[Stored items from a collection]

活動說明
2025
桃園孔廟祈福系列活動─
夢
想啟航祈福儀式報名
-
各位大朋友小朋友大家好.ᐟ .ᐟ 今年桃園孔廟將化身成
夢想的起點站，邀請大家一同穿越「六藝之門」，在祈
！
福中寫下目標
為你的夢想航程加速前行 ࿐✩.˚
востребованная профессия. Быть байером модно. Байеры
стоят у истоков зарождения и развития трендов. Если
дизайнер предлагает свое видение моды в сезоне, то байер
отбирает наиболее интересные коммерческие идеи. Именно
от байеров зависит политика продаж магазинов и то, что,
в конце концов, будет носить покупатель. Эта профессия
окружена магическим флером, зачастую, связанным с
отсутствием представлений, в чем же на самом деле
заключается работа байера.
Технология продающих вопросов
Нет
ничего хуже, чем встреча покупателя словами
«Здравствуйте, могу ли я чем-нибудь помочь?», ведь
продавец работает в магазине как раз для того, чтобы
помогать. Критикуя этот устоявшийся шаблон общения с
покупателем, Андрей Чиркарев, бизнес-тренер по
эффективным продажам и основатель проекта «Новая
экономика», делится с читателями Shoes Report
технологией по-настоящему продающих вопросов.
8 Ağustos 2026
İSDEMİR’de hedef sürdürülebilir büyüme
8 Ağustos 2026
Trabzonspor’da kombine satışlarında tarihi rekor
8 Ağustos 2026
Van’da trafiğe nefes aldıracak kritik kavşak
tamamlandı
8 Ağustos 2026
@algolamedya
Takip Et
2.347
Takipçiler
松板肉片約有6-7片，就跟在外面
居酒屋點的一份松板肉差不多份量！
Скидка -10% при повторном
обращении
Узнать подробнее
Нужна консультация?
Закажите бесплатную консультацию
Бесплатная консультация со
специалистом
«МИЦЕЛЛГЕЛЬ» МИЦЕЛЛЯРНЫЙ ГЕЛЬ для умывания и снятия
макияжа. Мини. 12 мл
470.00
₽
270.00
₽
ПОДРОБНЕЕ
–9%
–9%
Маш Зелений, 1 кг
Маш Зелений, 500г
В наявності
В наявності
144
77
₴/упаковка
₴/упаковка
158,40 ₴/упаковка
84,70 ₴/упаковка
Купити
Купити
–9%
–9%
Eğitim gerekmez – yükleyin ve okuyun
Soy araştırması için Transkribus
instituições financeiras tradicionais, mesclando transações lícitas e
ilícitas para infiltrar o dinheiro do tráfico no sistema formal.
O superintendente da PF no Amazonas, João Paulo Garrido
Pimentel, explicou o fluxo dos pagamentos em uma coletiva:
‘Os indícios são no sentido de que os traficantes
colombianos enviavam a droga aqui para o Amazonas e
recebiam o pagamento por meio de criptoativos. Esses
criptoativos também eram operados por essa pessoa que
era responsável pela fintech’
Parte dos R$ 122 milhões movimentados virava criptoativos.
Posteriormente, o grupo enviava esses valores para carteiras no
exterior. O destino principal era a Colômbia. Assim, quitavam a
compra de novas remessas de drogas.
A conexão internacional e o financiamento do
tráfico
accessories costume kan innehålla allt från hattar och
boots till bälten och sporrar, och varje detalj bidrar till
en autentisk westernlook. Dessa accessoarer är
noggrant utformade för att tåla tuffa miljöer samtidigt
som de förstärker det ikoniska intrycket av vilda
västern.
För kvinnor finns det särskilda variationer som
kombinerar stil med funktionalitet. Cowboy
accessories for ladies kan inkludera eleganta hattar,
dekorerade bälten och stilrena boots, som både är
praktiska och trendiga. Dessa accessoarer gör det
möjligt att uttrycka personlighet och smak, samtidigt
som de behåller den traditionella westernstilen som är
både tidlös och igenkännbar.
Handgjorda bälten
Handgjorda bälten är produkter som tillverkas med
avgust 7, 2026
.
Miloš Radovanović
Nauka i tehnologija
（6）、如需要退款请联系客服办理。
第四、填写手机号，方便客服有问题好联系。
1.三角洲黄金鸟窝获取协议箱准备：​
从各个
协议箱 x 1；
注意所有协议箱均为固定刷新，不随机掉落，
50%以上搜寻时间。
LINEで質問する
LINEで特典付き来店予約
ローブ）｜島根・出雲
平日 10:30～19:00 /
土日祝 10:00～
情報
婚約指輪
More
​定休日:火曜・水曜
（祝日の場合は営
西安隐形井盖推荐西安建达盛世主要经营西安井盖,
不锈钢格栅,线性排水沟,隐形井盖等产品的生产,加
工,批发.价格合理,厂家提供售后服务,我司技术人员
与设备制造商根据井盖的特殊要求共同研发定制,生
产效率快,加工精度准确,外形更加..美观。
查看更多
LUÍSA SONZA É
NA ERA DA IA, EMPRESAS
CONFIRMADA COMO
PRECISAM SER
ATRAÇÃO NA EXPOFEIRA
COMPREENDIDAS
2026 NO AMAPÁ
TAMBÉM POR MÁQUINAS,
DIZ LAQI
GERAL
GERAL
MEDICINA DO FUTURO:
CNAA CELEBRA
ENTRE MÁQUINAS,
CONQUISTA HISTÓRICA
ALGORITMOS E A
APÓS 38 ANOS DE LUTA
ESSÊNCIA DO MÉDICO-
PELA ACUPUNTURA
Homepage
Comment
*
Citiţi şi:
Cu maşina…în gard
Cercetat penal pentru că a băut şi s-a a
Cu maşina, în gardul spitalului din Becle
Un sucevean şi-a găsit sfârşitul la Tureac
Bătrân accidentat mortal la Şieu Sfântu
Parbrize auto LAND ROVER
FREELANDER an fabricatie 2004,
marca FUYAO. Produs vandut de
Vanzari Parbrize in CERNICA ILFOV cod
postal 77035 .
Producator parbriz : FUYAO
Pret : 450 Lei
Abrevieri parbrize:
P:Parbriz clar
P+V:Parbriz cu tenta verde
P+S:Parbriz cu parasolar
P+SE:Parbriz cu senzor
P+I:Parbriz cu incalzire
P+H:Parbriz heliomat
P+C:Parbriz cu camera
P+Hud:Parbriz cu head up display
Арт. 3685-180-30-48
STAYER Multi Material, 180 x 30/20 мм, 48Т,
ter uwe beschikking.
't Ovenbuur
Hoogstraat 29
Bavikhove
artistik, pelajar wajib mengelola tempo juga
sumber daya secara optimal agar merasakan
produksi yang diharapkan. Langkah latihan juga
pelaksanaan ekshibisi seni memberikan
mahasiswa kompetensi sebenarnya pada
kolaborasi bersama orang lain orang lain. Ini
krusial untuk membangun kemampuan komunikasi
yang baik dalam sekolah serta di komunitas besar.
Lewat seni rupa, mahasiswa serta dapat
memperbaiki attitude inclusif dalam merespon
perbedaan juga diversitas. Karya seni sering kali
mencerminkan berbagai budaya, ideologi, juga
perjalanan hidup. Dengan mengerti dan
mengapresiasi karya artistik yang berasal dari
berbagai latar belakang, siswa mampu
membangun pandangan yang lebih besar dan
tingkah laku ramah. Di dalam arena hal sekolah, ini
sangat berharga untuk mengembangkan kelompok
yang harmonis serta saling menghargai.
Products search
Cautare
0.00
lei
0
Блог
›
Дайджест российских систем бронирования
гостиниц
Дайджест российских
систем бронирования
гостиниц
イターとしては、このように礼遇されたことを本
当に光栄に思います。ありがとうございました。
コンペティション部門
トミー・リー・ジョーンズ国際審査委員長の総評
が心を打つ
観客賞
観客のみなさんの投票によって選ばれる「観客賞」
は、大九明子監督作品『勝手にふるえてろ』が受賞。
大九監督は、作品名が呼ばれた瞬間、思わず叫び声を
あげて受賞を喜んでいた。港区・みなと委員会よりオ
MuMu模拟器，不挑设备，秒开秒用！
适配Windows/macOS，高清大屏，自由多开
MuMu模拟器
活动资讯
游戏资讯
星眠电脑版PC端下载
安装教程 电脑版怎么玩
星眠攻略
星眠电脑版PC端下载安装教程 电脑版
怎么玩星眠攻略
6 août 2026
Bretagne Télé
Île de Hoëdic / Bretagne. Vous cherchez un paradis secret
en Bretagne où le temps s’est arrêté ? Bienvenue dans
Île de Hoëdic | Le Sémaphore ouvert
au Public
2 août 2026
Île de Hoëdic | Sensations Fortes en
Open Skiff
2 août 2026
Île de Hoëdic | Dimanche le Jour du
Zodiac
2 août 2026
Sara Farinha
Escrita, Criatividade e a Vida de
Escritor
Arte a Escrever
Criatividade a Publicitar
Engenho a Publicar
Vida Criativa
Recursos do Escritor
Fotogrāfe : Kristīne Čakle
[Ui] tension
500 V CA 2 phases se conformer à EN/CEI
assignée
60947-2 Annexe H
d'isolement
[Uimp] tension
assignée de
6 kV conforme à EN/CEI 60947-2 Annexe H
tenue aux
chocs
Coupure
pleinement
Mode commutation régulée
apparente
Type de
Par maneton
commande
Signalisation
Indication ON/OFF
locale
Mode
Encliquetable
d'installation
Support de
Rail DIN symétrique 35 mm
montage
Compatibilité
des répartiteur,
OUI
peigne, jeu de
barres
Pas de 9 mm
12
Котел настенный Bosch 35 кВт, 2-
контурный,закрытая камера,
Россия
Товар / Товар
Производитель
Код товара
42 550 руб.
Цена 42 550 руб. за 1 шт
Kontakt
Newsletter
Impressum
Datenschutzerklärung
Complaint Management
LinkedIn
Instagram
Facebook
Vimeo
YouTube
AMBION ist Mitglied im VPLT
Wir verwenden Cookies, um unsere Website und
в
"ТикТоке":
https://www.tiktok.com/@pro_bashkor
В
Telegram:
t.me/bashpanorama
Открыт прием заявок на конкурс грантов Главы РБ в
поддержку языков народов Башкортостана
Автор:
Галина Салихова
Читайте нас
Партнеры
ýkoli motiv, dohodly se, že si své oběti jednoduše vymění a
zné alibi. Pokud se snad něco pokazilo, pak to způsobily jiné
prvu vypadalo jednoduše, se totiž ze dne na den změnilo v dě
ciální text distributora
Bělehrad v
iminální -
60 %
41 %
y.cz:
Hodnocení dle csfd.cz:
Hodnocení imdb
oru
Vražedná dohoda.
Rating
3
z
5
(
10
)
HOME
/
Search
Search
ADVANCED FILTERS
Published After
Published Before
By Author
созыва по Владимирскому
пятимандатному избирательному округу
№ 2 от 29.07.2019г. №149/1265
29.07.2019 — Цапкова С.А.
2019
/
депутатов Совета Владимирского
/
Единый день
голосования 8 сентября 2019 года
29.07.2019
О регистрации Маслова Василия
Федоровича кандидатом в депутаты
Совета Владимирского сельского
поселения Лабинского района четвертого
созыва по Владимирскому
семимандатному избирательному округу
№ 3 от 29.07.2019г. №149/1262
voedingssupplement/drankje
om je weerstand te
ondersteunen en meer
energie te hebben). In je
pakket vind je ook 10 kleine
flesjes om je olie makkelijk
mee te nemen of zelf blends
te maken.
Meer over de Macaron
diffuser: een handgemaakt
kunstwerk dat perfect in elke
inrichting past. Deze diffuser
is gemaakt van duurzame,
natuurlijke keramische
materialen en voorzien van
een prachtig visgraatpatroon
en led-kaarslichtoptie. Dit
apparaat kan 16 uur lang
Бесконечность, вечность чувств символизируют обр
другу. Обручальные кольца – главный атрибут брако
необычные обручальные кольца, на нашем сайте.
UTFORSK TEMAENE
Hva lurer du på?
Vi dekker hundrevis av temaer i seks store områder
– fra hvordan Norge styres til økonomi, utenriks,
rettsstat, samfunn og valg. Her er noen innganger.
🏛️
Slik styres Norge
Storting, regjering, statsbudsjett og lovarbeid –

#### [EXERCISE DIRECTIONS]
Set down each line exactly as it appears, starting at the top of the data and ending at the line containing "дизайнер предлагает свое", and include no other lines.

#### [RESPONSE TO THE TASK]
活動說明
2025
桃園孔廟祈福系列活動─
夢
想啟航祈福儀式報名
-
各位大朋友小朋友大家好.ᐟ .ᐟ 今年桃園孔廟將化身成
夢想的起點站，邀請大家一同穿越「六藝之門」，在祈
！
福中寫下目標
為你的夢想航程加速前行 ࿐✩.˚
востребованная профессия. Быть байером модно. Байеры
стоят у истоков зарождения и развития трендов. Если
дизайнер предлагает свое видение моды в сезоне, то байер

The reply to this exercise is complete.